■ PROVIDED TEXT ■
□ □ □
Something within us is made of light, is a vessel for light, and moves us to bring light into the world. Every glowing bulb echoes this divine spark.

Susan Christerson Brown

Hope

One of the things we need most as we move into this new year is Hope. Not an expectation of wishes coming true, or anticipation of ease, but the indwelling of life energy that refuses to check out in the face of adversity.

A friend recently shared Jan Richardson’s new meditations on hope for this year’s “Women’s Christmas” retreat. (Women’s Christmas is an Irish tradition of Epiphany as a day for women to take a break from family and domestic obligations, gathering to relax and celebrate together.)  Richardson’s insightful observations are a testament to the journey through grief and faith she has walked for the past few years.

True hope beckons us to do more than wish or want or wait for someone to take action. It asks us to be the one who acts. It calls us to discern what lives beneath our wishes, to discover the longings beneath our longings, to dig down to the place where our deepest yearning and God’s deepest yearning are the same. When we find that, when we uncover those deepest desires, hope invites and impels us to participate in bringing about those things for which we most keenly long.  – Jan Richardson

Our deep and true longings are placed within as a gift. They are a spark of the divine that urges toward what will bring us into health and wholeness. It is painful when what we love or value is taken away, yet the longing for what we know is good continues to call us into life. This energy that pulls us forward is cause for Hope.

Hope has work for us to do. It asks us to resist going numb when the world within us or beyond us is falling apart. In the height of despair, in the deepest darkness, hope calls us to open our hearts, our eyes, our hands, that we might engage the world when it breaks our hearts. Hope goes with us, step by step, offering to us the manna it holds. – Jan Richardson

Trust is a close relative of Hope. When we don’t know how to make things better, when the way forward is dark, being able to trust that we’ll be given what we need allows us to keep going. It helps to remember times in the past when our needs have been met and we have been led forward. We can recall events from our individual lives or from our collective life together.

Hope is not always comforting or comfortable. Hope asks us to open ourselves to what we do not know, to pray for illumination in this life, to imagine what is beyond our imagining, to bear what seems unbearable. It calls us to keep breathing when the world falls apart around us or within us, to turn toward one another when we might prefer to turn away. Hope draws our eyes and hearts toward a more whole future but propels us also into the present, into this day, where God waits for us to work toward a more whole world now.  – Jan Richardson

Hope is a kind of strength, though not a strength that we have to cultivate alone. As we share our disappointments and longings, honoring the authentic yearning of our hearts, we hold space for the new life that wants to come through us and be born into the world. The energy of that life force will not be denied. When we experience its flow we cannot help but dwell in hope.

 

Echoes of Advent in the New Year

Despite my best plans it’s not until now, when we’re on the quiet side of the holidays, that I can fully appreciate Advent. I meant to spend those weeks leading up to Christmas with Kathleen Wiley’s wonderful book, New Life: Symbolic Meditations on the Birth of Christ Within. A good idea, but Christmas gains speed in December and my contemplative intentions scattered.

Ideally, Advent is a season of quiet waiting, preparing for the birth of God into the world and the birth of our highest self into being. The four weeks leading up to Christmas focus on hope, love, joy, and peace as we invite the divine child to be born in our hearts and in our midst. But it’s only now, in the silent nights following the holidays, that there’s time to reflect on how to claim those gifts and live them out in the new year.
□ □ □
[Collected data]
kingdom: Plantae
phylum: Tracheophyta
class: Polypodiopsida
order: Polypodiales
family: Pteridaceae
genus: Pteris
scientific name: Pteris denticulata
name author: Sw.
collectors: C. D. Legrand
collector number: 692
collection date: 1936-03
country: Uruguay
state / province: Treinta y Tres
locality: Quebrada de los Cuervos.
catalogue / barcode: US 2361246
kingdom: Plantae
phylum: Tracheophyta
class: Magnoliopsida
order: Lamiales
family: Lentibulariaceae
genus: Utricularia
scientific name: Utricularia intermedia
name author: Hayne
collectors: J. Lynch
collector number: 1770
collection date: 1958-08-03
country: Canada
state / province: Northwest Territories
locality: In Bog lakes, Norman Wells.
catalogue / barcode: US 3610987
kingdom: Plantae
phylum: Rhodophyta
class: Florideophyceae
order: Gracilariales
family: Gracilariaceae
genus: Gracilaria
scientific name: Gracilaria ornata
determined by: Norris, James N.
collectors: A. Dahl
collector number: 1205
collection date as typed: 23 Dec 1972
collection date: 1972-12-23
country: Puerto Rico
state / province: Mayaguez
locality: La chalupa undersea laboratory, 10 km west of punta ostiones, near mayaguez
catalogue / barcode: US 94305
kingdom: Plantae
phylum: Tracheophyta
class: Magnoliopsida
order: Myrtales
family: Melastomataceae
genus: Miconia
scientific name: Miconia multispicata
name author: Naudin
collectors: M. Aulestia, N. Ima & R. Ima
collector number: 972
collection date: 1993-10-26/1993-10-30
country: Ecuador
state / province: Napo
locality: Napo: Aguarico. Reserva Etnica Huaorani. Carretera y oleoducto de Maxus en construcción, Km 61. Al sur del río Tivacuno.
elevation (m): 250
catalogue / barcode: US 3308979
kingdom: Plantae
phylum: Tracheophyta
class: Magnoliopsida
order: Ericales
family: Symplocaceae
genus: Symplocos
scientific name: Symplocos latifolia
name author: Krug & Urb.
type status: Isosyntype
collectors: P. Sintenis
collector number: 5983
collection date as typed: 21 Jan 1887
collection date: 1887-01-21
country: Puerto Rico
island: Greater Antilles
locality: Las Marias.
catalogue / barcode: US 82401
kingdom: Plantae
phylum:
□ □ □
■ LIST OF TASKS ■
1) Can you rewrite the paragraph in the reflection on hope and Advent that begins "Trust is a close relative of Hope" more briefly, keeping its main facts?
2) Answer these questions from the reflection on hope and Advent:
(a) What kind of tradition is Women's Christmas?
(b) Whose book did the writer mean to spend the weeks before Christmas with, and what is its title?
(c) What four things do the weeks leading up to Christmas focus on?
3) Could you write what comes next in the reflection on hope and Advent, picking up after its final sentence?

■ RESULTS OF THE TASKS ■
1) Trust is closely related to Hope. When we can't see how to improve things and the way ahead is dark, trusting that we'll be given what we need lets us keep going. It helps to remember past times when our needs were met and we were led forward, whether in our own lives or in our shared life together.

2)
(a) Women's Christmas is an Irish tradition of Epiphany as a day for women to take a break from family and domestic obligations and gather to relax and celebrate together.
(b) The book is Kathleen Wiley's *New Life: Symbolic Meditations on the Birth of Christ Within*.
(c) They focus on hope, love, joy, and peace.

3)
Hope, love, joy, and peace speak to the deepest needs of our soul. We need them so much that we’re almost afraid to ask for them, much less trust that our longing will be fulfilled. Yet the message of Christmas is that our hearts’ desires will be met if we allow it. Grace truly abounds, if we can let ourselves be open to it. This is what we are trying to show our children through the gifts we place under the tree. But we forget that grace is ours as well. The tree itself is there to remind us of life’s evergreen gifts and the light of hope, love, joy, and peace.

Back in December, as the solar calendar wound down toward the longest night and the social calendar filled up with holiday festivities, the church calendar brought us through four weeks of meditation on these gifts of the Spirit. Now as the days slowly grow longer and the sun begins its return from the far point on the horizon, I’m ready to retrace the steps through those four weeks. We’ve turned from the innermost point of the spiral, and as we wind outward again into a new year, those mediations await like a trail of breadcrumbs. The challenge is to stay in touch with how these gifts are manifest in our lives, and to find a way to give them expression.

Hope, love, joy, and peace are ours. We don’t have to create them or earn them. We don’t have to craft them or bake them or buy them. They aren’t the result for a perfectly executed holiday, they are the gifts that make our imperfect celebrations beautiful. They aren’t a reward for a perfectly lived life, they are the compass that orients us in how to live. For the next few weeks, I hope to rewind my way through the lessons of Advent and consider how to carry its gifts forward into a year in which we desperately need them. I’ll be listening for the echo of those longings shouted into the canyon of Advent, as they reverberate through these quiet days and carry us into the new year.

Hope as a Practice

“Hope is a choice that becomes a practice that becomes a spiritual muscle memory.”

Becoming Wise by Krista Tippett

Krista Tippett offers these words of wisdom as she introduces the final, soaring section entitled “Hope,” in her new book, Becoming Wise: An Inquiry into the Mystery and Art of Living. I see three aspects of her conversations with others about hope that apply directly to the cultural climate of our nation: resiliency, relationship, and how we go about looking at the world.

Tippett talks about resiliency as she considers where hope comes from and what fosters an attitude of hopefulness. Resilience contains the expectation of adversity. People who are resilient have been through difficulties, and know from experience that hardship will not defeat them. Their resilience is a fundamental aspect of their hope. It provides perspective and helps guard against cynicism and despair.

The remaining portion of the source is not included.